TitleHow does tree regeneration respond to mixed‐severity fire in the western Oregon Cascades, USA?
Publication TypeJournal Article
Year of Publication2020
AuthorsDunn, CJ
Secondary AuthorsJohnston, JD
Tertiary AuthorsReilly, MJ
Subsidiary AuthorsBailey, JD, Miller, RA
Start Pagee03003
KeywordsCascade mountains, Douglas-fir, fire effects, forest resilience, forest succession, mixed-severity fire, moderate-severity fire, technical reports and journal articles, tree regeneration

Dendroecological studies of historical tree recruitment patterns suggest mixed‐severity fire effects are common in Douglas‐fir/western hemlock forests of the Pacific Northwest (PNW), USA, but empirical studies linking observed fire severity to tree regeneration response are needed to expand our understanding into the functional role of fire in this forest type.
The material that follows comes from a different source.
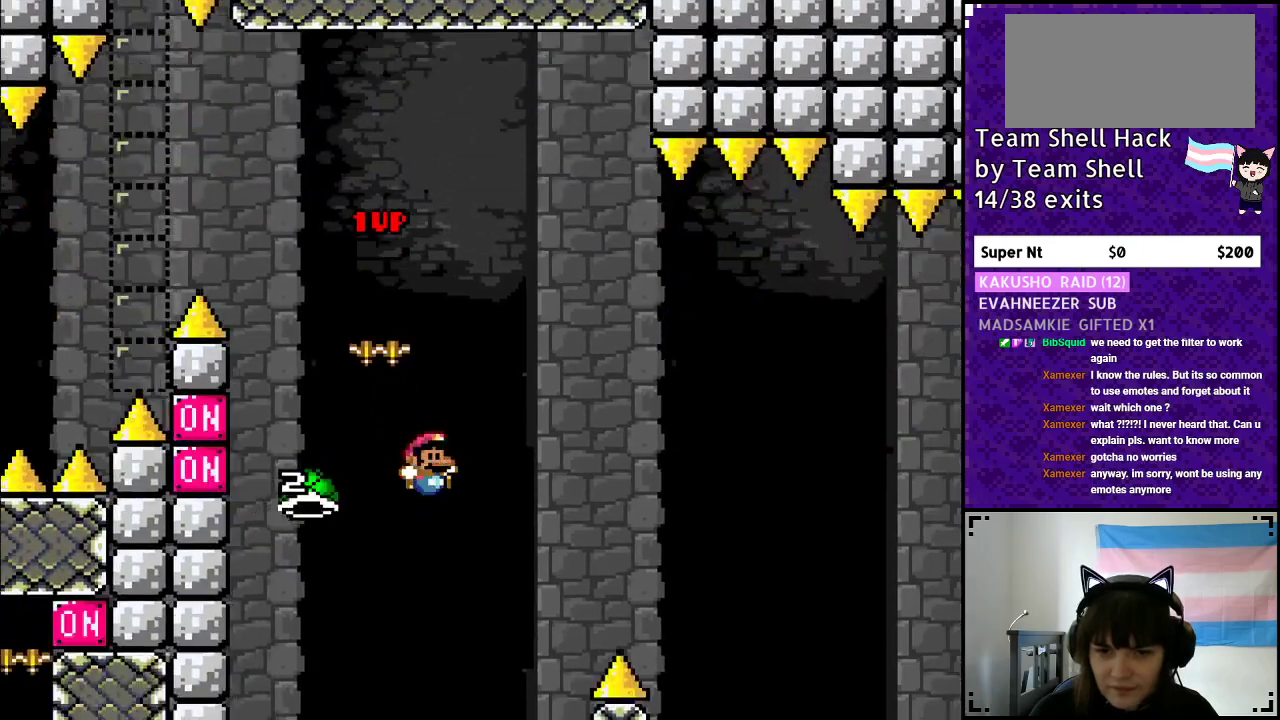
{"buttons": ["B", "Y", "DPAD_RIGHT"], "events": []}
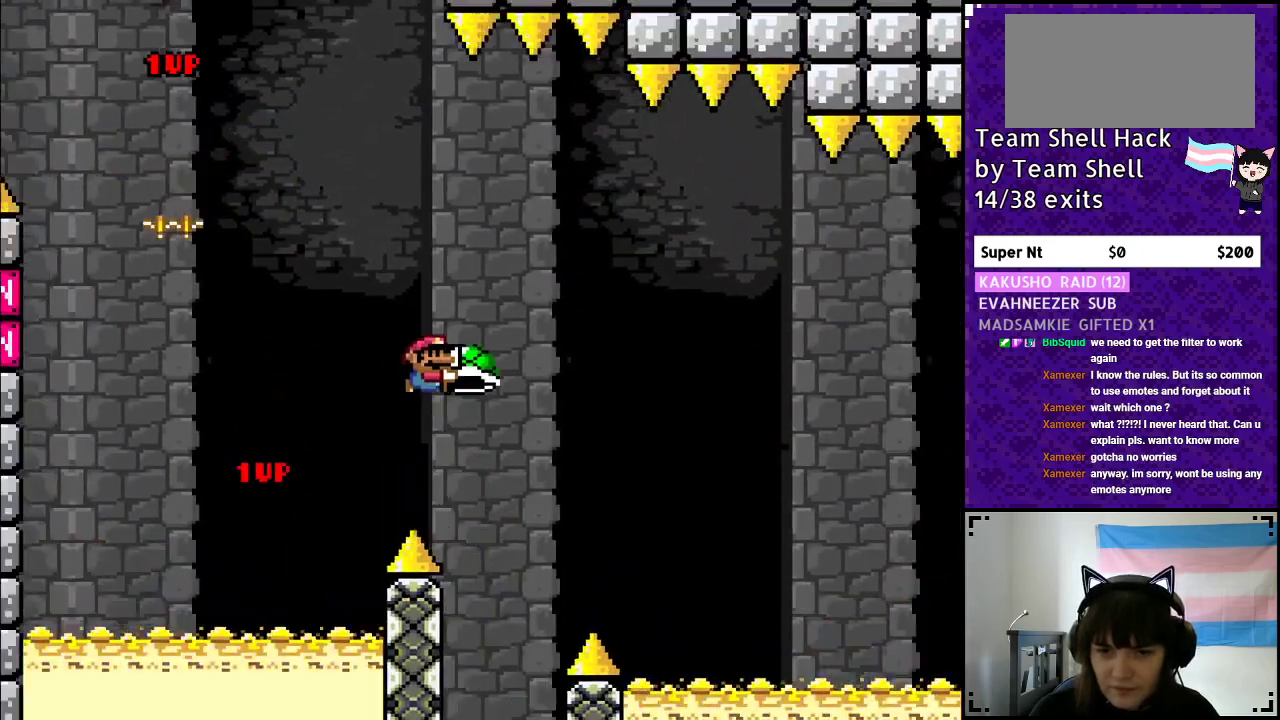
{"buttons": ["B", "Y", "DPAD_RIGHT"], "events": [[217, "Y", "up"], [267, "Y", "down"]]}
Recent increases in mixed‐severity fires offered this opportunity, so we quantified the abundance, spatial distribution, species richness, and community composition of regenerating trees across a mixed‐severity fire gradient (unburned–high‐severity fire) 10 and 22 yr post‐fire, and use our results to inform a discussion of fire's functional role in western Oregon Cascades Douglas‐fir forests. Regeneration abundance was unimodal across the fire severity gradient such that the greatest mean abundance followed moderate‐severity fire (25–75% basal area mortality). Similarly, the greatest number of species was present within the most 25‐m2 regeneration quadrants (most extensive distribution) following moderate‐severity fire, relative to any other fire severity class. On average, species richness also exhibited a unimodal distribution across the severity gradient, increasing by 100% in stands that experienced moderate‐severity fire relative to unburned forests or following high‐severity fire, as predicted by the Intermediate Disturbance Hypothesis. Several distinct regeneration communities emerged across the fire severity gradient, including early seral tree communities indicative of those observed in initial and relay floristics successional models for this forest type. Most significantly, moderate‐severity fire alters successional trajectories and facilitates the establishment of a more diverse tree regeneration community than observed following low‐ or high‐severity fire. These communities are reflective of the diverse overstory communities commonly encountered throughout this forest type. The emergence of these diverse forests is unlikely to develop or persist in the absence of moderate‐severity fire effects, and may be perpetuated longer by recurring moderate‐severity fire relative to experiencing stand replacing fire. Therefore, moderate‐severity fire may be the most functionally important fire effect in Douglas‐fir forests and should be better represented in successional models and more prominent in ecologically based fire and forest management.